═════ Document text ═════
As far as grokking... yeah, it requires constant repetition. "If I had a
nickel for every time..." I write it frequently. I say it in scrums
often. It is all over the wiki, whether you start from the "project
vision/overview" pages, the FAQ pages, or the page titled " Grokking
<product name>" and the subsection: "Grokking <product name> in a
Flash!" with the quick links of "What", "How", and "When."

The wiki is also a very useful place where i keep discussions,
brainstorming, etc. New people come onto the project and may have "a
great new idea" -- like the other 5 before. So a kind discussion and a
wiki link can direct them to a wealth of corporate memory and explain
why we may have considered that good idea, but chose a different path.

nonetheless, it is no small feat to carry a torch of a vision...
requires continuous championing, occasional foot stomping, and lots of
repetition, in my humble experience.

jon
blog: http://technicaldebt.com



Scott Preece said the following on 5/11/08 8:17 PM:
> I think this notion is too narrow. Sure, in many situations this kind
> of collaborative vision-building can be great. On the other hand, some
> projects are way too big to have everybody involved participate in
> creating the vision. When you're building a consumer product, for
> instance, with hundreds of people involved acorss a wide range of
> disciplines, the vision has to come from the product owners - the ones
> who know the market and the customers for the product. Their problem
> is to convey that vision to the teams that will implement it - UI
> people, ID people, electronics people, software people, etc.
═════ Source data ═════
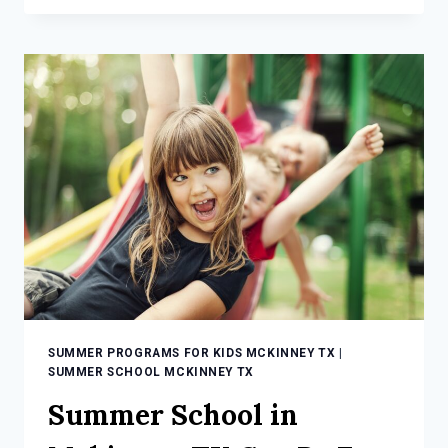
FOR
KIDS
MCKINNEY
TX:
MAKE
SUMMER
FUN!
SUMMER PROGRAMS FOR KIDS MCKINNEY TX
|
SUMMER SCHOOL MCKINNEY TX
Summer School in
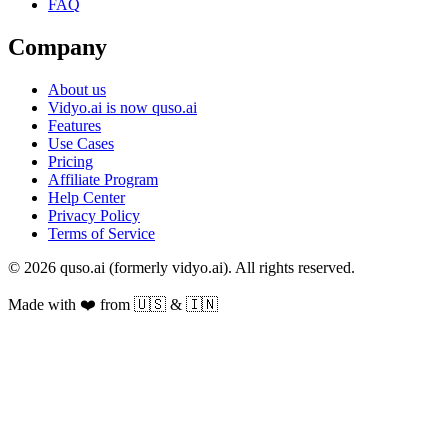
FAQ
Company
About us
Vidyo.ai is now quso.ai
Features
Use Cases
Pricing
Affiliate Program
Help Center
Privacy Policy
Terms of Service
© 2026 quso.ai (formerly vidyo.ai). All rights reserved.
Made with ❤️ from 🇺🇸 & 🇮🇳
═════
Request 1: Pick out each line of the listing that contains the string "KIDS", matching case exactly.
Request 2: Extend the post about championing a project vision, starting right after its last sentence.
The text and the listing were taken from unrelated sources.

Answer box 1:
KIDS
SUMMER PROGRAMS FOR KIDS MCKINNEY TX

Answer box 2:
>
> scott
>
> ----- Original Message ----
> From: William Pietri <william@...>
> To: agile-usability@yahoogroups.com
> Sent: Sunday, May 11, 2008 10:34:13 AM
> Subject: Re: [agile-usability] Re: The Role of Vision
>
> aacockburn wrote:
> > In my fairly limited experience, in software and outside, it is
> > incredibly terribly difficult for the visionary to get the other
> > people to grok what he/she has in mind at all. The rest of the people
> > go along continually not seeing what the lead person has in mind,
> > sometimes forever. [...]
> >
> > So this leads to the question or thought about how often, or how at
> > all, the vision-keeper manages to get the vision transferred to the
> > rest of the team.
> >
>
> The common thread in my experiences is of collaboratively created shared
> vision. One person may be the start of things, and is often the source
> of the emotional energy that gets people excited about something new and
> keeps them excited about going ever further. But I've never seen a
> situation where people would say, "we have his vision"; they say "we
> have our vision".
>
> So I think if the question is how a vision-keeper can get their vision
> transferred to a bunch of followers, I suspect that can't be done. To
> me, a productive vision isn't a static thing; it's an active, creative
> process of interpreting and changing the world.
>
> If people are taking all their direction from the top, then I think
> that's inevitably passive. It's only when they are invited to share in
> the creative process that I think we engage the parts of their mind used
> in having a vision. Then then the shared vision comes through frequent
> detection and amicable resolution of creative differences.
>
> I think everybody has that creative capacity, even if it has been
> suppressed in a lot of people. See Johnstone's "Impro" for a strong
> argument for that.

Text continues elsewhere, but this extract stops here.